The evaluation of a broad range of classification models, spanning a decade of advances in machine learning, on these new test sets yielded insightful results:

  1. Accuracy Drops:
    • Models experienced significant drops in accuracy on the new test sets. For instance, accuracies dropped by 3% to 15% on CIFAR-10 and 11% to 14% on ImageNet.
    • The most advanced ImageNet model (#pnasnet_large_tf) showed a top-1 accuracy drop from 82.9% to 72.2%, and a top-5 accuracy drop from 96% to 90%.
  2. Model Rankings:
    • Despite the accuracy drops, the relative ranking of models remained largely preserved, suggesting that while the models' abilities to generalize decreased, the order of their performance stayed consistent.
  3. Linear Relationship:
    • The relationship between the original and new test set accuracies followed a roughly linear trend, with improvements on the original test set translating to larger improvements on the new test set in terms of percentage points.
    • Specifically, on CIFAR-10, a slope of approximately 1.7 was observed, and on ImageNet, the slope was about 1.1, indicating that robustness to new data improved with increasing model accuracy.

Hypotheses for Accuracy Drops

Several hypotheses were explored to explain the accuracy decline, including:

  1. Statistical Error:
    • Given the substantial sample sizes, statistical fluctuations alone could not account for the observed drops in accuracy.
  2. Near-Duplicate Removal:
    • The stringent removal of near-duplicates might explain up to 1% of the accuracy drop, which is insufficient to fully account for the observed declines.
  3. Differences in Dataset Construction:
    • Small variations in human annotations and selection frequencies significantly impacted accuracies, as observed from the MTurk experiments.
  4. Adaptivity and Distribution Gaps:
    • The adaptivity gap, wherein models are tuned on specific test sets, was expected to play a role.

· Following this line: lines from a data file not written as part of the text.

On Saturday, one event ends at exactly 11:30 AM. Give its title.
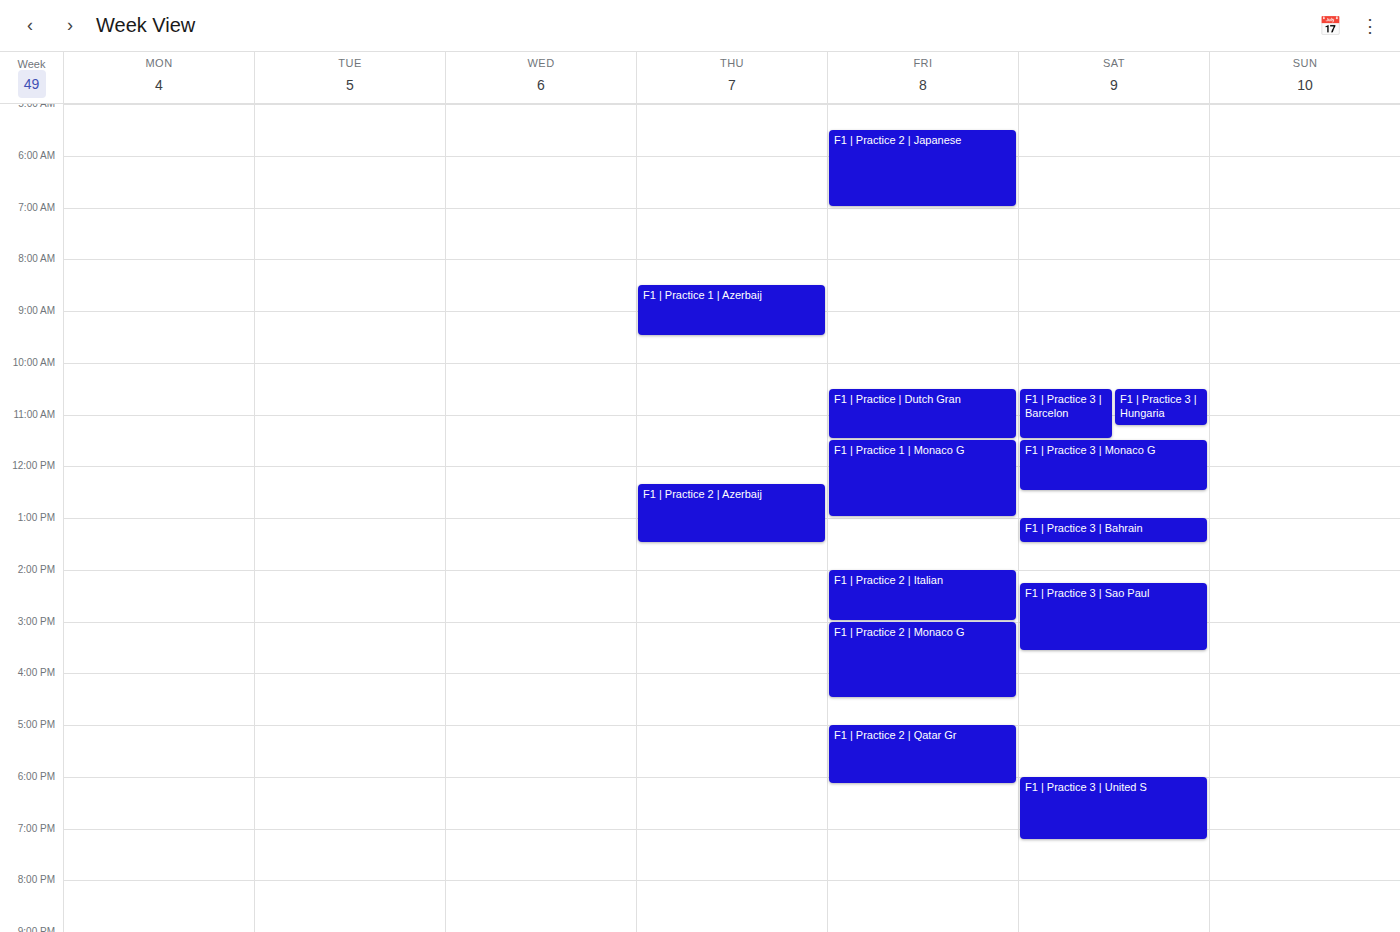
"F1 | Practice 3 | Barcelon"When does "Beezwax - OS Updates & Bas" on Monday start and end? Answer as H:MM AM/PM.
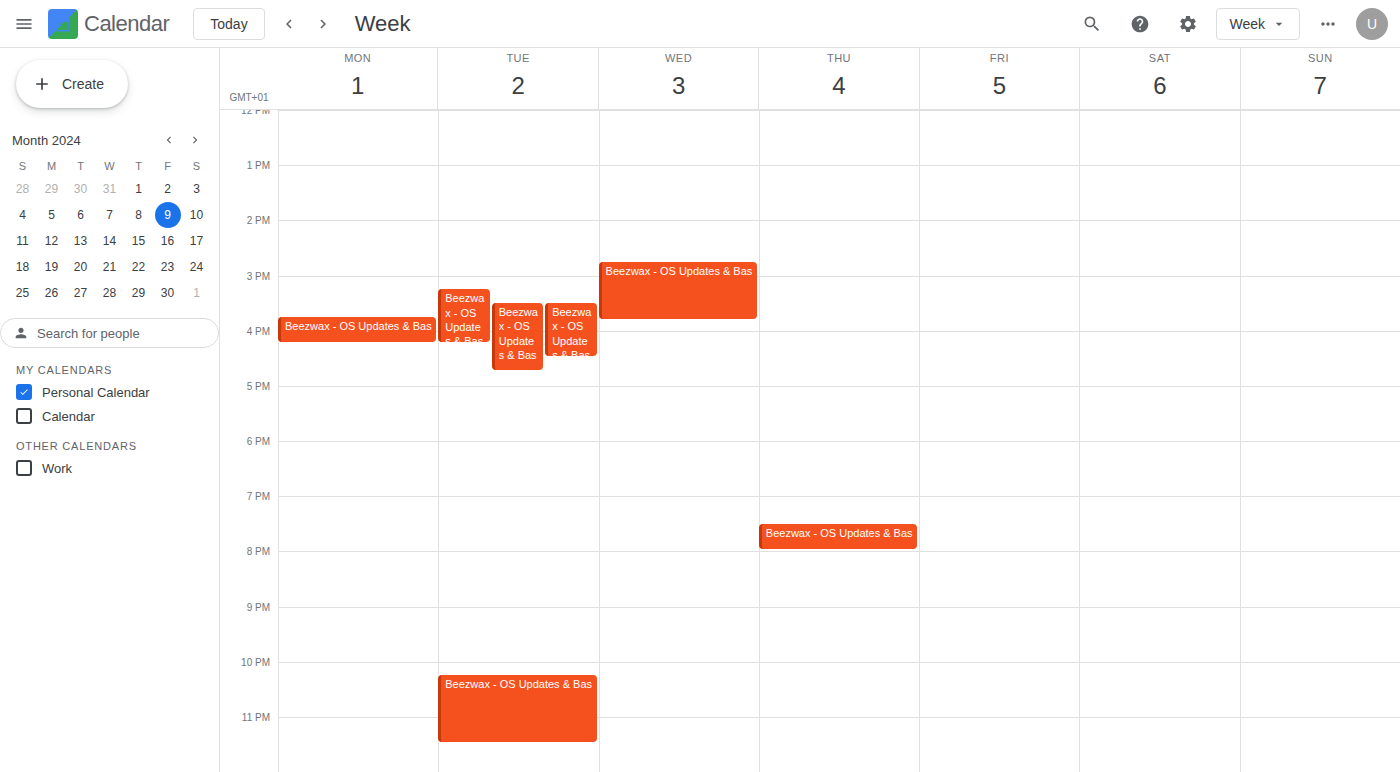
3:45 PM to 4:15 PMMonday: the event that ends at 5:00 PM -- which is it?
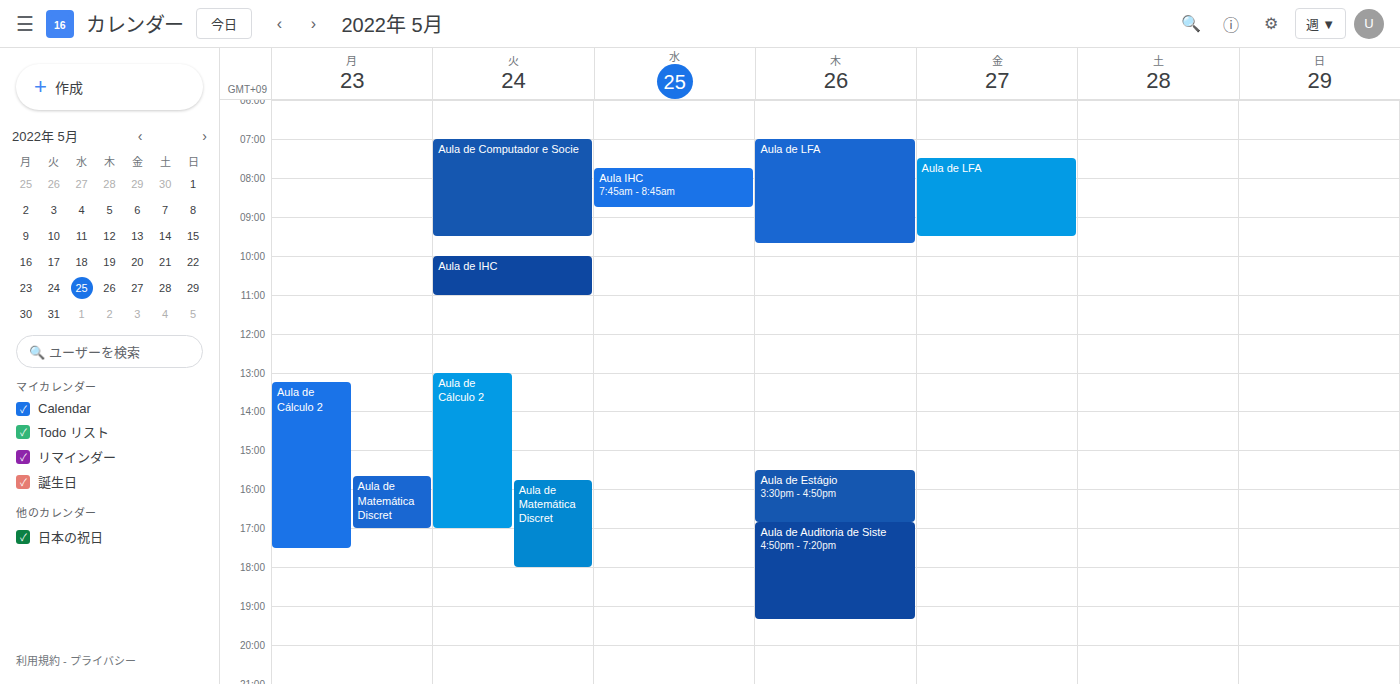
"Aula de Matemática Discret"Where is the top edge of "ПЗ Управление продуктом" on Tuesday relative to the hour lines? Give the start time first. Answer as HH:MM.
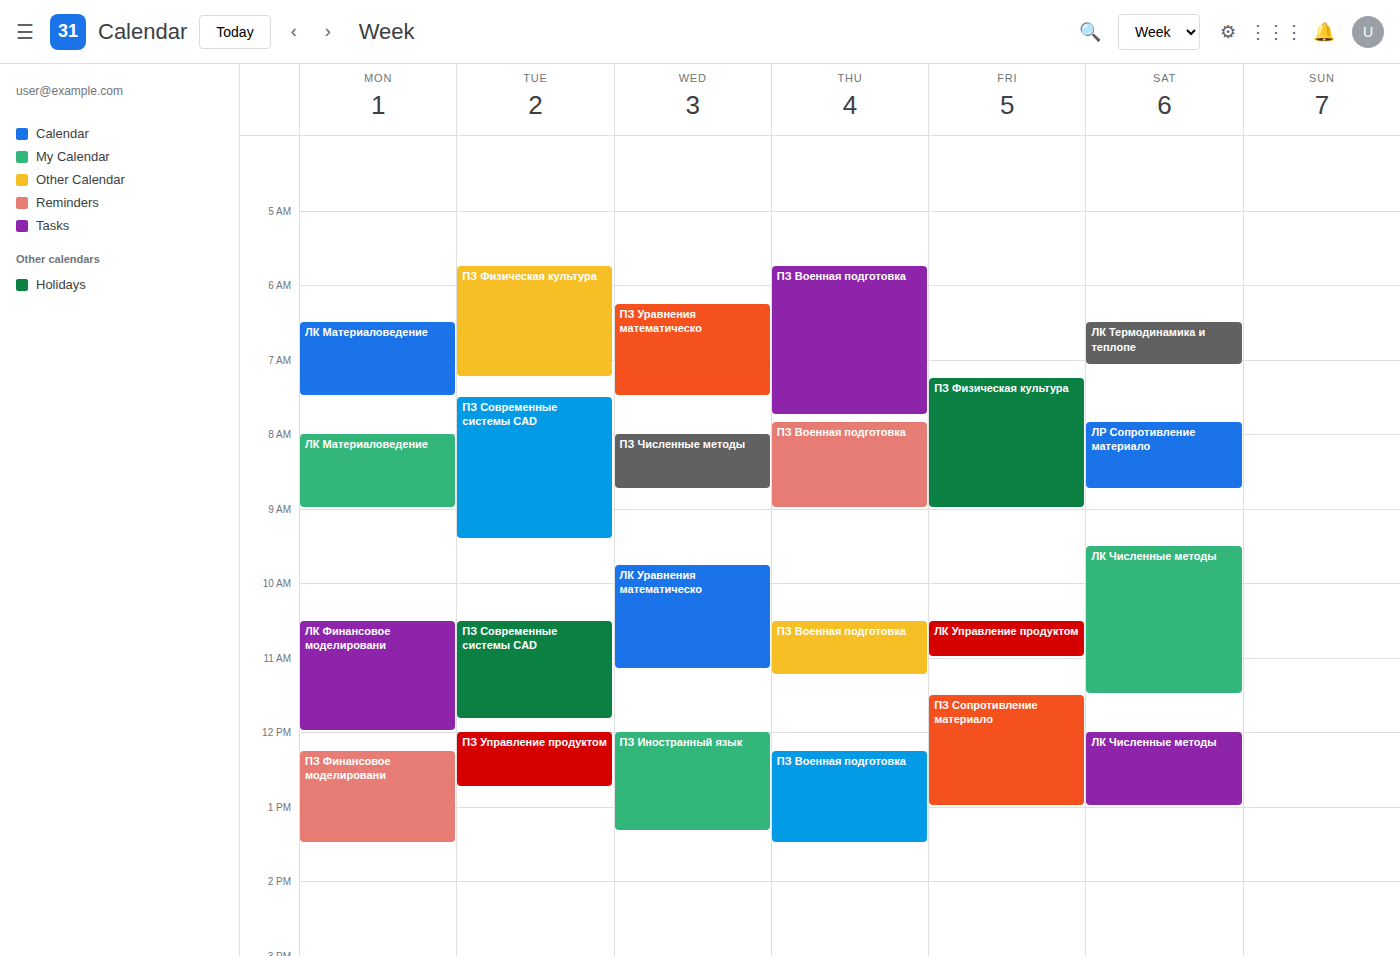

However, this paper revealed no diminishing returns on new test sets, discounting adaptivity as the main cause.

Implications and Future Directions

The results of this paper have profound implications for the evaluation and development of machine learning models:

  • Dataset Reliability:
    • Current ImageNet classifiers exhibit a surprising sensitivity to minor discrepancies in dataset construction, implying that generalizations about model robustness need revisal.
  • Need for Diverse Test Sets:
    • More diverse and possibly multiple test sets may be necessary to fully evaluate the capabilities of models and avoid overfitting to a single, specific dataset.
  • Robust Learning Algorithms:
    • There is a pressing need to develop learning algorithms that are more resilient to subtle distribution shifts and hence capable of true generalization.
  • Human Baselines:
    • Understanding the efficiency of human annotations further can aid in improving dataset quality and ensuring class definitions are comprehensive and unambiguous.

Conclusion

The findings from this research caution against over-relying on single benchmark test sets for evaluating the performance of machine learning models. As models advance towards higher accuracy levels, ensuring they generalize well to unseen, slightly varied data becomes paramount. This paper serves as a call to the community to consider more stringent and varied tests for model evaluation and to improve dataset documentation and annotation transparency in future benchmarks. This ensures the benchmarks keep pace with increasing model sophistication and reliability expectations.